Through the nose
Ghana’s Producer Price Index (PPI) rose to 29.1% in July 2024, a 3.5% increase from June. The industry sector PPI (excluding construction)…
Ghana’s Producer Price Index (PPI) rose to 29.1% in July 2024, a 3.5% increase from June. The industry sector PPI (excluding construction) jumped to 37.9%, while construction reached 30.5%. The services sector also saw a rise to 12.6%. Mining and quarrying (48.8%) and construction had the highest inflation rates, while water supply and waste management recorded the lowest at 2.6%. Meanwhile, Ghana’s Peasant Farmers Association criticised the government’s decision to ban grain exports, including maize and rice, without consultation, fearing it may harm farmers who rely on exports to cover production costs amid ongoing droughts.

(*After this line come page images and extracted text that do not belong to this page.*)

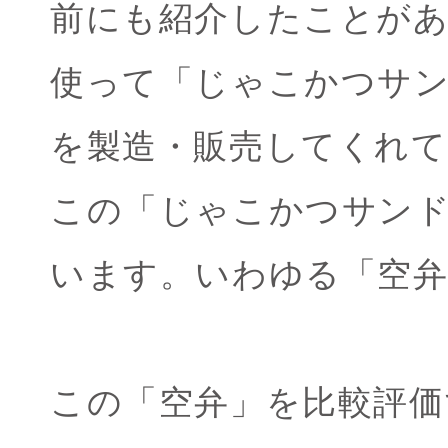
前にも紹介したことが
使って「じゃこかつサ
を製造・販売してくれ
この「じゃこかつサン
います。いわゆる「空
この「空弁」を比較評価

Ghana’s current producer inflation is a stark reminder that the West African country’s economy is still grappling with severe challenges despite undergoing a painful debt restructuring and receiving financial support from the IMF. Since the beginning of the year, the Ghanaian cedi has depreciated by nearly 30% against the US dollar, a primary driver of consumer and producer inflation. The depreciation of the cedi has a pervasive impact on the economy, affecting every sector and complicating the Bank of Ghana’s efforts to lower the policy rate. This situation has left businesses facing prohibitively high costs of accessing capital. Compounding the exchange rate challenges are threats from climate change, which have adversely affected the country’s major agricultural regions. In response, the government has deemed it necessary to ban cereals’ exportation, aiming to curb rising food prices and reduce the pressure on the nation’s import bill. With many Ghanaians already spending nearly 90% of their income on food, the current drought conditions could lead to even higher food prices, making staple meals like jollof rice and banku increasingly unaffordable for the average household. The government has outlined a GH¢8 billion ($500 million) intervention plan to address the looming food security crisis. This plan, primarily aimed at supporting farmers affected by the dry weather, is crucial to ensuring food security in the country. The funds will be sourced from a combination of the Contingency Fund, budget realignment and contributions from development partners. However, the effectiveness of these measures will be closely watched as the country continues to navigate the economic headwinds.